Mario Lino Stanca’s ‘Circus of Pleasure and Pain’ is, as the title suggests, more strident and visceral. It’s theatrical, yes, but not in the usual sense. Limbs jerk at percussion, cymbals splashing like innards on a stone floor. It’s clear that we are the spectacle on show, unseen eyes watching us fall apart, joyously. An almost theremin-like tone adds a cartoonish wash to the show, a neat twist in tone; a palate-cleanser with acid. Nerthus follows with ‘Sweet Flesh’, glowing with bruises and digging underneath the muscle to scrape at the bones. There might be a voice at the end, or it could just be bubbling and seething. And finally, vÄäristymä returns with ‘Lord of Labyrinths’, a closing piece that resolves nothing, a limp across the boundaries of Earth and beyond, like listening to a machine from the bottom of the ocean.
What Codex of Pleasure and Pain understands – and what many adaptations miss – is that Hellraiser isn’t just about gore. There’s transcendence, violation, and pride. These pieces don’t just echo the film’s aesthetics; they explore its metaphysics. There’s none of the sickly exposition that plagues modern horror; it celebrates without ceremony and treats you with respect – no climax, no resolution, no catharsis. It’s the distilled essence.

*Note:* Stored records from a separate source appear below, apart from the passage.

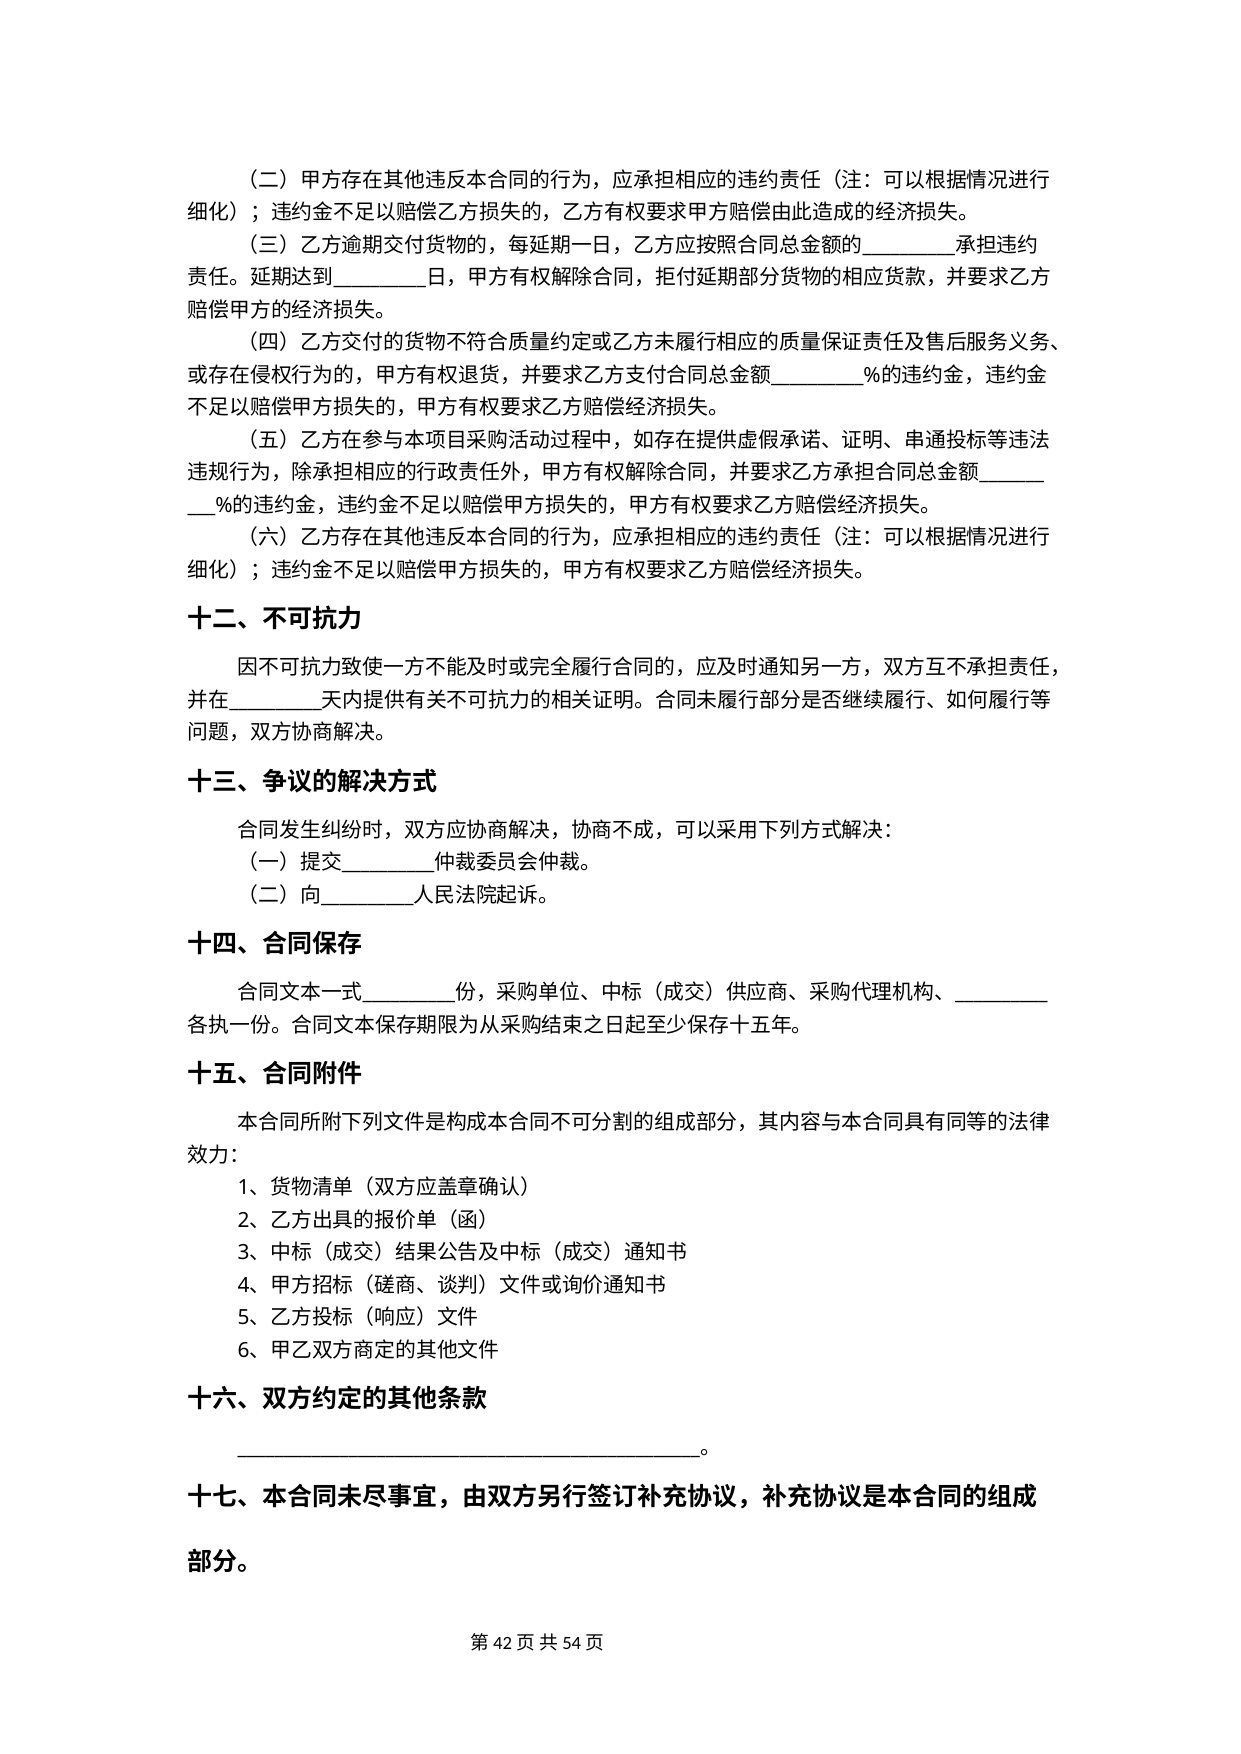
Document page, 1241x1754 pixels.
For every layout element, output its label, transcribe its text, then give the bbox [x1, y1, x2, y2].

text （二）甲方存在其他违反本合同的行为，应承担相应的违约责任（注：可以根据情况进行细化）；违约金不足以赔偿乙方损失的，乙方有权要求甲方赔偿由此造成的经济损失。 [187, 162, 1053, 227]
text （四）乙方交付的货物不符合质量约定或乙方未履行相应的质量保证责任及售后服务义务、或存在侵权行为的，甲方有权退货，并要求乙方支付合同总金额__________%的违约金，违约金不足以赔偿甲方损失的，甲方有权要求乙方赔偿经济损失。 [187, 324, 1053, 422]
text 十四、合同保存 [187, 909, 1053, 974]
text __________________________________________________。 [187, 1429, 1053, 1462]
text 本合同所附下列文件是构成本合同不可分割的组成部分，其内容与本合同具有同等的法律效力： [187, 1104, 1053, 1169]
text 3、中标（成交）结果公告及中标（成交）通知书 [187, 1234, 1053, 1267]
text 合同文本一式__________份，采购单位、中标（成交）供应商、采购代理机构、__________各执一份。合同文本保存期限为从采购结束之日起至少保存十五年。 [187, 974, 1053, 1039]
text 十七、本合同未尽事宜，由双方另行签订补充协议，补充协议是本合同的组成部分。 [187, 1462, 1053, 1592]
text 4、甲方招标（磋商、谈判）文件或询价通知书 [187, 1267, 1053, 1299]
text （二）向__________人民法院起诉。 [187, 877, 1053, 909]
text 十六、双方约定的其他条款 [187, 1364, 1053, 1429]
text 合同发生纠纷时，双方应协商解决，协商不成，可以采用下列方式解决： [187, 812, 1053, 844]
text 1、货物清单（双方应盖章确认） [187, 1169, 1053, 1202]
text （一）提交__________仲裁委员会仲裁。 [187, 844, 1053, 877]
text （三）乙方逾期交付货物的，每延期一日，乙方应按照合同总金额的__________承担违约责任。延期达到__________日，甲方有权解除合同，拒付延期部分货物的相应货款，并要求乙方赔偿甲方的经济损失。 [187, 227, 1053, 324]
text （五）乙方在参与本项目采购活动过程中，如存在提供虚假承诺、证明、串通投标等违法违规行为，除承担相应的行政责任外，甲方有权解除合同，并要求乙方承担合同总金额__________%的违约金，违约金不足以赔偿甲方损失的，甲方有权要求乙方赔偿经济损失。 [187, 422, 1053, 519]
text （六）乙方存在其他违反本合同的行为，应承担相应的违约责任（注：可以根据情况进行细化）；违约金不足以赔偿甲方损失的，甲方有权要求乙方赔偿经济损失。 [187, 519, 1053, 584]
text 十二、不可抗力 [187, 584, 1053, 649]
text 6、甲乙双方商定的其他文件 [187, 1332, 1053, 1364]
text 十五、合同附件 [187, 1039, 1053, 1104]
text 十三、争议的解决方式 [187, 747, 1053, 812]
text 因不可抗力致使一方不能及时或完全履行合同的，应及时通知另一方，双方互不承担责任，并在__________天内提供有关不可抗力的相关证明。合同未履行部分是否继续履行、如何履行等问题，双方协商解决。 [187, 649, 1053, 747]
text 5、乙方投标（响应）文件 [187, 1299, 1053, 1332]
text 2、乙方出具的报价单（函） [187, 1202, 1053, 1234]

What’s striking across the compilation is the absence of melodrama. There’s no overacting, no horror tropes, no cheap scares. These artists aren’t interested in shocking you. Barker’s universe has always been about transformation: of body, of desire, of perception. It doesn’t want to scare you. It wants to reconfigure you. Even the quieter moments, of which there are many, feel invasive. It’s the sound of something watching, waiting, knowing. ‘Codex of Pleasure and Pain’ doesn’t end – it persists.